Key Experimental Results

Main Results

Dataset/Scene Method Accuracy (cm) ↓ Completion (cm) ↓ Memory (MB) ↓
MaiCity SHINE-Mapping 2.14 1.87 312
MaiCity VDB-Mapping 1.98 1.72 285
MaiCity Ours 1.85 1.63 56
Newer College SHINE-Mapping 3.21 2.95 487
Newer College Ours 2.87 2.54 89
KITTI Ours 2.42 2.18 72

Ablation Study

Configuration Accuracy (cm) Memory (MB) Description
Full 3D-SLNR 1.85 56 Full model
w/o Rotation Attribute 2.12 54 Without learning local coordinate system orientation
w/o Scaling Attribute 2.05 55 Without learning anisotropic scaling
w/o Prune-and-Expand 2.31 68 Fixed support point distribution
Using Latent Features instead of Geometric Attributes 1.82 243 Close accuracy but memory inflates by 4.3x

Key Findings

  • 3D-SLNR requires only 56-89 MB of memory, which is less than 1/5 of SHINE-Mapping, while achieving superior reconstruction accuracy.
  • All three components of the learnable geometric attributes contribute: rotation is most critical for irregular surfaces (accuracy drops by 14.6% without it), and scaling is more important for elongated/flat structures.
  • Replacing geometric attributes with latent feature vectors only improves accuracy by 1.6% but causes memory to inflate by 4.3x, proving that geometric transformation modulation is an extremely cost-effective alternative.
  • The prune-and-expand strategy effectively improves adaptive capacity (improving accuracy by 20%) while also reducing memory (by eliminating unnecessary support points).
  • The parallel query algorithm brings training speed to a near-real-time level, updating at approximately 50ms per frame on an NVIDIA RTX 3090.

Highlights & Insights

  • Extreme Lightweight Design Philosophy: No latent features, shared tiny MLP, relying solely on geometric transformation modulation to achieve expressiveness. This concept of "replacing features with transformations" is highly elegant and fundamentally changes the storage paradigm of neural representations.
  • No Hash Collisions: By avoiding reliance on hash encoding and instead using a point-cloud-based support point + local SDF paradigm, this method completely avoids the quality degradation caused by hash collisions in large scenes.
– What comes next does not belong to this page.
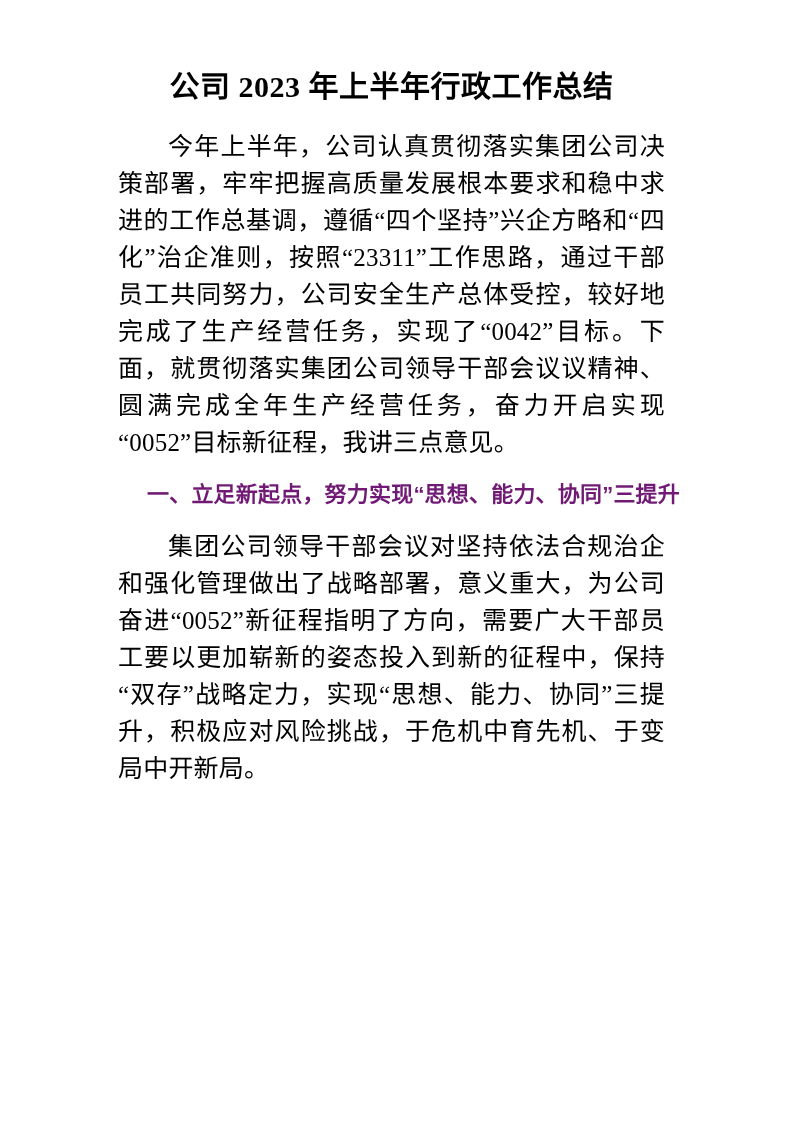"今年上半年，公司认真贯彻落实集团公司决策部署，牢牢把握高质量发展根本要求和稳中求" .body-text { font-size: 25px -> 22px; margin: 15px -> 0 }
This characteristic offers a critical advantage in large-scale mapping.
  • Adaptive Geometric Transformation: The three learnable attributes of position/rotation/scale allow the shared MLP to be "one network for multiple purposes," a design that is neat and ingenious.
  • Analogy between Prune-and-Expand and 3D-GS: The dynamic adjustment strategy of support points is conceptually similar to the densification strategy of 3D Gaussian Splatting, allowing them to mutually inspire each other.

Limitations & Future Work

  • Only SDF is used for geometric reconstruction without involving color/texture rendering, meaning it cannot be directly applied to novel view synthesis tasks.
  • The support point sampling strategy depends on the quality of the initial point cloud; if the input point cloud has high noise or uneven distribution, the initialization might be sub-optimal.
  • The specific thresholds/tactics of the prune-and-expand strategy may require scene-specific hyperparameter tuning.
  • The code and arXiv preprint have not been released, limiting reproducibility.
  • The paradigm of "shared MLP + geometric transformation conditioning" can be extended to other scenarios requiring lightweight representations (such as 3D compression, streaming, and maps for robot navigation).
  • vs SHINE-Mapping: Uses multi-resolution hash encoding to store latent features, which has a large memory footprint and hash collisions. 3D-SLNR has no latent features and no collisions, using <1/5 of the memory.
  • vs Instant-NGP: Hash encoding + MLP performs well in small scenes but suffers from severe collisions in large scenes. 3D-SLNR avoids collisions by anchoring onto support points.
  • vs Neural Points: Similarly anchors features on points, but typically stores a feature vector at each point. 3D-SLNR has no feature vectors, replacing them with geometric transformations.
  • vs 3D Gaussian Splatting: 3D-GS is also a point-based representation, but each Gaussian stores covariance matrices and color parameters. Their densification/pruning strategies can mutually inspire each other.

Rating

  • Novelty: ⭐⭐⭐⭐ The design idea of no latent features + geometric transformation modulation is highly novel, pursuing extreme lightweighting.
  • Experimental Thoroughness: ⭐⭐⭐⭐ Validated on multiple datasets, sufficient ablation studies, and highly convincing memory comparisons.
  • Writing Quality: ⭐⭐⭐⭐ Clear method description and strong motivation arguments.
  • Value: ⭐⭐⭐⭐ Provides a highly memory-efficient new solution for large-scale neural mapping, cited 3 times.